* **Description of the task**
Can you quote the Temporal text below word for word, from "- Prometheus >= v2.0" to "Temporal’s TLS configuration."?

* **Supplied text**
────────────────────

Monitoring and observation
Temporal emits metrics by default in a format that is supported by Prometheus. Monitoring and observing those metrics is optional. Any software that can pull metrics that supports the same format could be used, but we ensure it works with Prometheus and Grafana versions only.
- Prometheus >= v2.0
- Grafana >= v2.5
Visibility
Temporal has built-in Visibility features. To enhance this feature, Temporal supports an integration with Elasticsearch.
- Elasticsearch v7.10 is supported from Temporal version 1.7.0 onwards
- Elasticsearch v6.8 is supported in all Temporal versions
- Both versions are explicitly supported with AWS Elasticsearch
mTLS encryption
Temporal supports Mutual Transport Layer Security (mTLS) as a method of encrypting network traffic between services within a Temporal Cluster, or between application processes and a Cluster.
Mutual TLS can be enabled in Temporal’s TLS configuration.
This configuration can be passed through WithConfig
or WithConfigLoader
.

────────────────────

* **Dataset**
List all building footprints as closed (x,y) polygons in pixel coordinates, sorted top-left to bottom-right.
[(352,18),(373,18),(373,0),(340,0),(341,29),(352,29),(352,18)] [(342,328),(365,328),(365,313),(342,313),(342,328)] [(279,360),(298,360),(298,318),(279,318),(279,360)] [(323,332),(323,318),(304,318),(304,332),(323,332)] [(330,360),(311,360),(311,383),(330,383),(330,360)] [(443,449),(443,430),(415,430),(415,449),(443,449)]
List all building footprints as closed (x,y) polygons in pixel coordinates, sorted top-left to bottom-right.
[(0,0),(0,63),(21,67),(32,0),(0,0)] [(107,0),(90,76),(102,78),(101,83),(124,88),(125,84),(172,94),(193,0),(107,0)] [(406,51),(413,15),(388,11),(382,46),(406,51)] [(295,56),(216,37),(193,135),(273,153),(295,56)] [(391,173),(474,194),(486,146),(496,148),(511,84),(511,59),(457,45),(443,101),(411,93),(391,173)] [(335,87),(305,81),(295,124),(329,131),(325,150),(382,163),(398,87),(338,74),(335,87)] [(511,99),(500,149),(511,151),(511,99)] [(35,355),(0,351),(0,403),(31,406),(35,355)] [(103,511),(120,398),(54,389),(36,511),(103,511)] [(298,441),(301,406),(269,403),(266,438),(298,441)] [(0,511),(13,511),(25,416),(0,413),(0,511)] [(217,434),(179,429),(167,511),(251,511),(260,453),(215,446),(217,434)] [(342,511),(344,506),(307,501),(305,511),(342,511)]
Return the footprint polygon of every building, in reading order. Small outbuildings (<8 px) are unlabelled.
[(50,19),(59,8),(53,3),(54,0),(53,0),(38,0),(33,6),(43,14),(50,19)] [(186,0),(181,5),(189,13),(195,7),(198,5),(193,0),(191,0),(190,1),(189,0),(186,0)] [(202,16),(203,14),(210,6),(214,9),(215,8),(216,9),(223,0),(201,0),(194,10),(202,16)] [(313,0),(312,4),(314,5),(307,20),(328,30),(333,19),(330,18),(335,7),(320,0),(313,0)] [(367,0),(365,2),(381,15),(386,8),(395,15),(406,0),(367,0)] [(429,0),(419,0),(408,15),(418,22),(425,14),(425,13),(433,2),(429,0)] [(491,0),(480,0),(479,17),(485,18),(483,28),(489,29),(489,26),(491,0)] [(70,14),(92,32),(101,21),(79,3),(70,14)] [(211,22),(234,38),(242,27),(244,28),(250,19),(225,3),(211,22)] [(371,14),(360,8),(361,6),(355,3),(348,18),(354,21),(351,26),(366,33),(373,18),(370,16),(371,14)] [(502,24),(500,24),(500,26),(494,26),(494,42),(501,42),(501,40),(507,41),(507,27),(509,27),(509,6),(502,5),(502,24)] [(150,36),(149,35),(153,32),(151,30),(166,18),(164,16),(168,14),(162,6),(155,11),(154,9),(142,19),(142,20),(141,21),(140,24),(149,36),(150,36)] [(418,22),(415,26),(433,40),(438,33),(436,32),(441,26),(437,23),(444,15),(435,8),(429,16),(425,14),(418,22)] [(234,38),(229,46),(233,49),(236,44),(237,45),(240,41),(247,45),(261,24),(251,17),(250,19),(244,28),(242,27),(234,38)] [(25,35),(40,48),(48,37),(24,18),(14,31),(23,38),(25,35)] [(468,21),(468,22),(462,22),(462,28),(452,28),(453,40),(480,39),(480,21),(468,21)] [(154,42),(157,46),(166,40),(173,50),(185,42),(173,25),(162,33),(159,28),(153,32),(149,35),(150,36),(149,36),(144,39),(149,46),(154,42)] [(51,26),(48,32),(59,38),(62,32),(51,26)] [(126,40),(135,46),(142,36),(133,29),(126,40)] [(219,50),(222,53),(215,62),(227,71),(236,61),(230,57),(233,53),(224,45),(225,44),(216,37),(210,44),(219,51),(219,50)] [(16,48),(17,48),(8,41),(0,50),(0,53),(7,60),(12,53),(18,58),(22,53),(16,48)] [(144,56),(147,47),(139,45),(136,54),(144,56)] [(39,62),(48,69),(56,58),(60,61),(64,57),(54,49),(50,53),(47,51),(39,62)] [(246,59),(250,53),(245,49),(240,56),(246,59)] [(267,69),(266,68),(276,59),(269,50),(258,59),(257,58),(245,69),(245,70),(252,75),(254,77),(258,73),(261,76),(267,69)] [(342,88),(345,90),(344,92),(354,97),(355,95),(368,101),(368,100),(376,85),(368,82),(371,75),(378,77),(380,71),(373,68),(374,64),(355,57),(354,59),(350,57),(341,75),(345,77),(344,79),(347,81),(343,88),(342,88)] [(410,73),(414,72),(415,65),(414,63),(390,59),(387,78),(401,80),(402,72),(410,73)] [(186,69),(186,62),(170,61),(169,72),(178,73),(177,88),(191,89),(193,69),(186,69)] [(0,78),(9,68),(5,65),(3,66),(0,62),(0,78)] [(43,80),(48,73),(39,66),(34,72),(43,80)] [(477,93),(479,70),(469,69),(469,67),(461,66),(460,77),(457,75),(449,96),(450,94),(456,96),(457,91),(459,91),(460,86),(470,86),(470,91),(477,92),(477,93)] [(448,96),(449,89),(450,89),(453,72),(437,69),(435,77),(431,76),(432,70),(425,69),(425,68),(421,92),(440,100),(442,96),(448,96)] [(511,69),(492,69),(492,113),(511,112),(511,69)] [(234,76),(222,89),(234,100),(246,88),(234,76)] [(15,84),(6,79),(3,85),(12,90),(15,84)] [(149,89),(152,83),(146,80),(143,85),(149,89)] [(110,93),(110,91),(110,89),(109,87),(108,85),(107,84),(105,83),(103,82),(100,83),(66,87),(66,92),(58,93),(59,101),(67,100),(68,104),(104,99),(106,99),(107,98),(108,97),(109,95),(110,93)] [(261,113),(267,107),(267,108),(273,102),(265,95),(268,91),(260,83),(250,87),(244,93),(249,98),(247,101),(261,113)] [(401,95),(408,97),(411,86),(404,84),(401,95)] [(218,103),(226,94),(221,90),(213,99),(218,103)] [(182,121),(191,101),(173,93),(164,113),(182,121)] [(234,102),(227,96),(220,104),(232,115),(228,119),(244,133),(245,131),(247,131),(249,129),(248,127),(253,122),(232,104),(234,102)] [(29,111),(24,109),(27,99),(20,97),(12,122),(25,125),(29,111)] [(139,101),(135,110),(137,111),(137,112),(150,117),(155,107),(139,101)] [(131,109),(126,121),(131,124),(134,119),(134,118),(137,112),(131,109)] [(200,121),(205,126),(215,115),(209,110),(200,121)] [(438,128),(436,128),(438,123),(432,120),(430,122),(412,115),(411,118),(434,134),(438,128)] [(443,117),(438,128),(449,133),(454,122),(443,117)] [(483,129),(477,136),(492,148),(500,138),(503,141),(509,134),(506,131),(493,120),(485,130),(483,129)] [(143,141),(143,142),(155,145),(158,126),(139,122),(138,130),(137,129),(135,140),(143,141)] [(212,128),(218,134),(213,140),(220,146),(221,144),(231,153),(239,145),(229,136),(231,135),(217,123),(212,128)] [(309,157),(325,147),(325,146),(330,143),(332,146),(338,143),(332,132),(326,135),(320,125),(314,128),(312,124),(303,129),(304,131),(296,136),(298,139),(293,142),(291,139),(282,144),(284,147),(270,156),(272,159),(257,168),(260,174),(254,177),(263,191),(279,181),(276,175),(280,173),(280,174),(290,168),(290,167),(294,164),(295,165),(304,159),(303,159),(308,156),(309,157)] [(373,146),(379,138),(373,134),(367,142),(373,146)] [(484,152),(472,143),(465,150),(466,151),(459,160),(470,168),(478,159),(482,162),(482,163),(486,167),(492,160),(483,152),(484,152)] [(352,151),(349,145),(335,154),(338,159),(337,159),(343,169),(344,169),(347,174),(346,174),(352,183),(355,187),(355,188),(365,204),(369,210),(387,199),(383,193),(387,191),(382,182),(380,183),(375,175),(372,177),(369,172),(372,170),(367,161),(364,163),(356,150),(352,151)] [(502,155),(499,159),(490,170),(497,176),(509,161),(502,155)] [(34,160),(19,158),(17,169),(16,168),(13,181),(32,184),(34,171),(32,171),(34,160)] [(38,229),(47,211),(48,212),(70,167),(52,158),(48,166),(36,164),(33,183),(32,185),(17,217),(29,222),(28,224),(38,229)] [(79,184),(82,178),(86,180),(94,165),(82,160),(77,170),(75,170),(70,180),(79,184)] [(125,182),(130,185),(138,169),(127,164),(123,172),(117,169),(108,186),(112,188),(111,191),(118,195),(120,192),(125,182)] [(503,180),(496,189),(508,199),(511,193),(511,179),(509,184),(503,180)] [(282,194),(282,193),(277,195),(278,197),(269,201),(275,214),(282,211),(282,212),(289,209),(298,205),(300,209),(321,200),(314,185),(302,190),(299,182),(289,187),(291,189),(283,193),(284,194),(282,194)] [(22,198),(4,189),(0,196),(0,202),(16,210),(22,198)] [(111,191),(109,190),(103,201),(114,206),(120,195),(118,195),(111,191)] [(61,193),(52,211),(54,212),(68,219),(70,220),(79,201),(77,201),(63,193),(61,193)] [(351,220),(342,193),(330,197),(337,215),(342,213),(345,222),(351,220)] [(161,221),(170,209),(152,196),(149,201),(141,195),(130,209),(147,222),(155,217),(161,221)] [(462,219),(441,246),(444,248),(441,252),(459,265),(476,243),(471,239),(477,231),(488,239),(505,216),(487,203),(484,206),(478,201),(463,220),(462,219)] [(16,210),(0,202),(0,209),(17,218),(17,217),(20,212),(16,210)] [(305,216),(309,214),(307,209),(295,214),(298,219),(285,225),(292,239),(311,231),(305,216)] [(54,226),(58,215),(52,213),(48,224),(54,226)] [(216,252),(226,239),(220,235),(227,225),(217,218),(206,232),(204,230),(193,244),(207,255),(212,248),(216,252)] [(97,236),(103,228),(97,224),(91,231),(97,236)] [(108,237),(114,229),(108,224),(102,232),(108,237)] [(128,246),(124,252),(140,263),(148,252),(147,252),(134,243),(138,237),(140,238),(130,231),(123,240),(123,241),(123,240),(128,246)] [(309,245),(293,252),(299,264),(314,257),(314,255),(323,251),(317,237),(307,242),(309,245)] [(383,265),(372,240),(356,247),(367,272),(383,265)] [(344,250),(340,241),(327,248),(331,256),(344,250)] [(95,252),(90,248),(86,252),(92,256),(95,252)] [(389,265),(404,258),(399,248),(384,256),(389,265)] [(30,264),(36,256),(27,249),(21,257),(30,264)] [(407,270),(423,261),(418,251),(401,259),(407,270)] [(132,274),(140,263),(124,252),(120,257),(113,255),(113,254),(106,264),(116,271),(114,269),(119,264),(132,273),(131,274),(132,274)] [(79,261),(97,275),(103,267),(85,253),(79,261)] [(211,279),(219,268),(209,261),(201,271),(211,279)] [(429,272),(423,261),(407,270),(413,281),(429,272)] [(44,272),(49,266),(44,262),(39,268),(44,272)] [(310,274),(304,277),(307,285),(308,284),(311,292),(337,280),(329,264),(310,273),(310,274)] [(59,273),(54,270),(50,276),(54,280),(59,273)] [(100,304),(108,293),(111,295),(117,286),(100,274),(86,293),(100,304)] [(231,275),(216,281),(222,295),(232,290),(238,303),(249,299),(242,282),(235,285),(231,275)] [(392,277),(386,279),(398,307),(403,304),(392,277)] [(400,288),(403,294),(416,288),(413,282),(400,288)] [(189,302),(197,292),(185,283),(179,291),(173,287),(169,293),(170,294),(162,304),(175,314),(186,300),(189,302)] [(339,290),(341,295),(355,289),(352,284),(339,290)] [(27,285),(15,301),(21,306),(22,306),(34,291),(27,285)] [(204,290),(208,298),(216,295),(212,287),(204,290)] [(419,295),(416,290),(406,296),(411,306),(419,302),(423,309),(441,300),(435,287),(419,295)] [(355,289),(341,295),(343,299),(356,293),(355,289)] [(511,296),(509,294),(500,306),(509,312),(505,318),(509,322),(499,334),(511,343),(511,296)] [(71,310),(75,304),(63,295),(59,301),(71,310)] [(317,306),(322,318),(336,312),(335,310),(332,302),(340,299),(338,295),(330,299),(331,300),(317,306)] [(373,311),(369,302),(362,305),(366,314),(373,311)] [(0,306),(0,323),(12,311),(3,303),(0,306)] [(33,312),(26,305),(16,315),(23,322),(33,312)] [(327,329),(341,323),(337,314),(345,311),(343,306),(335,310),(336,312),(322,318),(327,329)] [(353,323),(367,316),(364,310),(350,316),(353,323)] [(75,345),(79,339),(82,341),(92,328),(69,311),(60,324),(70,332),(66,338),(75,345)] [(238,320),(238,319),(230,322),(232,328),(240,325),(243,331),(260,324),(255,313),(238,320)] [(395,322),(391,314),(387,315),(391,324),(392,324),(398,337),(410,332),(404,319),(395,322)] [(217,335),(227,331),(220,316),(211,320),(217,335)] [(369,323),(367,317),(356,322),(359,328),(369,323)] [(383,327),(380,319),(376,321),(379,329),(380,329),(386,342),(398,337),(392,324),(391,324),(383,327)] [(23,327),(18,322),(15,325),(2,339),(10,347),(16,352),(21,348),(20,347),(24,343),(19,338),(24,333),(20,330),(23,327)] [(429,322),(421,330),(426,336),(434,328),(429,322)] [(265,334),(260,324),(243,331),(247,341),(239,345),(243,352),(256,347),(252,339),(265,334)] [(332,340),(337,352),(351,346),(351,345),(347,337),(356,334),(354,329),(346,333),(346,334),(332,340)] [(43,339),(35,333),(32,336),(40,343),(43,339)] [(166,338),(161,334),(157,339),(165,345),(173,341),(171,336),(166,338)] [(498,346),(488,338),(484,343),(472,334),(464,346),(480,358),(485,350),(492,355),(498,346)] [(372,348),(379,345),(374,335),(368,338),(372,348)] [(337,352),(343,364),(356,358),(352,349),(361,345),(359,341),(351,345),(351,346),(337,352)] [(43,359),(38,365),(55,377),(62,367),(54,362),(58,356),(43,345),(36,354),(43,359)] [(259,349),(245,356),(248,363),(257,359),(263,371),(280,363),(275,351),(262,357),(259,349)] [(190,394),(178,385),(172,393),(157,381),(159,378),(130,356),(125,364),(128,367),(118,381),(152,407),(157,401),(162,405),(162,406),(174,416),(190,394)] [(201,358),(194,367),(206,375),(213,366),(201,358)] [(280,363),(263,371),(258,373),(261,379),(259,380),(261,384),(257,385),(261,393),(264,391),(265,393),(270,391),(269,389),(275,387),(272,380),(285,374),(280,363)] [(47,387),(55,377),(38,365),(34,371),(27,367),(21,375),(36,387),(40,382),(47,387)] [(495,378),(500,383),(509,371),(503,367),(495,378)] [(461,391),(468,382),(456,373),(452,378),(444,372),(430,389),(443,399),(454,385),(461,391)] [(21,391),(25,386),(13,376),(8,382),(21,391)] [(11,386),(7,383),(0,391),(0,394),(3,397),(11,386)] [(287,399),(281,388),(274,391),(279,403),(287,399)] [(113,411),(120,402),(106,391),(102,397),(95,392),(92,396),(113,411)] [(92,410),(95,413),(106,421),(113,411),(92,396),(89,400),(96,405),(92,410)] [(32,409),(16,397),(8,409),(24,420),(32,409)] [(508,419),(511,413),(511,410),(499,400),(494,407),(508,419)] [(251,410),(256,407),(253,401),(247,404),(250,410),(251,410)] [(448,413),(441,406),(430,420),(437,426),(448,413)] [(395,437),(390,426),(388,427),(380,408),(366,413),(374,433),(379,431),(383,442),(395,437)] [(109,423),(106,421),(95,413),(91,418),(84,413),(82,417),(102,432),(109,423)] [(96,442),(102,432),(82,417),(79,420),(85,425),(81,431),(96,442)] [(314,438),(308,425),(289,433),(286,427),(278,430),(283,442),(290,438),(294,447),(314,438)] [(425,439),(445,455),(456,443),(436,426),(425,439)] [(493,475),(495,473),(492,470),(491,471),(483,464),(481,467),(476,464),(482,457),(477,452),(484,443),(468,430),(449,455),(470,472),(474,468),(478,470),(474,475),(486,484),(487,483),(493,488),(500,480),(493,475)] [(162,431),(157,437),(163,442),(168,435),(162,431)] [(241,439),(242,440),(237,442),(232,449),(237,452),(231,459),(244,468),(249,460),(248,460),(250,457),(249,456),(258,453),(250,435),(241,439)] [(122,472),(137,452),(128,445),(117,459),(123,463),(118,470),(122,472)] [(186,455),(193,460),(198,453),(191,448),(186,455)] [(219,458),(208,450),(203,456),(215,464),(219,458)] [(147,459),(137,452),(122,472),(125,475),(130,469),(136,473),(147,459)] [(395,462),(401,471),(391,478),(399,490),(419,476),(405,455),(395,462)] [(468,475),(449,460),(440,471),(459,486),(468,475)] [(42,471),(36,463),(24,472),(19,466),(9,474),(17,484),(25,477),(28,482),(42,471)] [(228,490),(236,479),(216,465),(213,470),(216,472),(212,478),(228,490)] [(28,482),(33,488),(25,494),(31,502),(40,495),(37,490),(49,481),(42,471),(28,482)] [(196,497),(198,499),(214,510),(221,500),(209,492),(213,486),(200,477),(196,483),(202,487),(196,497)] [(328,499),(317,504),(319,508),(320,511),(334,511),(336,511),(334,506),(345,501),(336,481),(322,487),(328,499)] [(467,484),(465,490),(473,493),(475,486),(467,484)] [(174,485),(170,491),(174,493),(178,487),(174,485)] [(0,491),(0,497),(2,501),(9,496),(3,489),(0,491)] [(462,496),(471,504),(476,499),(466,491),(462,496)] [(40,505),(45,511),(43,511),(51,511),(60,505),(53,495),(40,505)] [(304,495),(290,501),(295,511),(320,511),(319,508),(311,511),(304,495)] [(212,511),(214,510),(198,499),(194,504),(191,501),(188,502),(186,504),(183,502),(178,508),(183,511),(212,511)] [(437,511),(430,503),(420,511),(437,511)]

────────────────────

* **Finished task**
- Prometheus >= v2.0
- Grafana >= v2.5
Visibility
Temporal has built-in Visibility features. To enhance this feature, Temporal supports an integration with Elasticsearch.
- Elasticsearch v7.10 is supported from Temporal version 1.7.0 onwards
- Elasticsearch v6.8 is supported in all Temporal versions
- Both versions are explicitly supported with AWS Elasticsearch
mTLS encryption
Temporal supports Mutual Transport Layer Security (mTLS) as a method of encrypting network traffic between services within a Temporal Cluster, or between application processes and a Cluster.
Mutual TLS can be enabled in Temporal’s TLS configuration.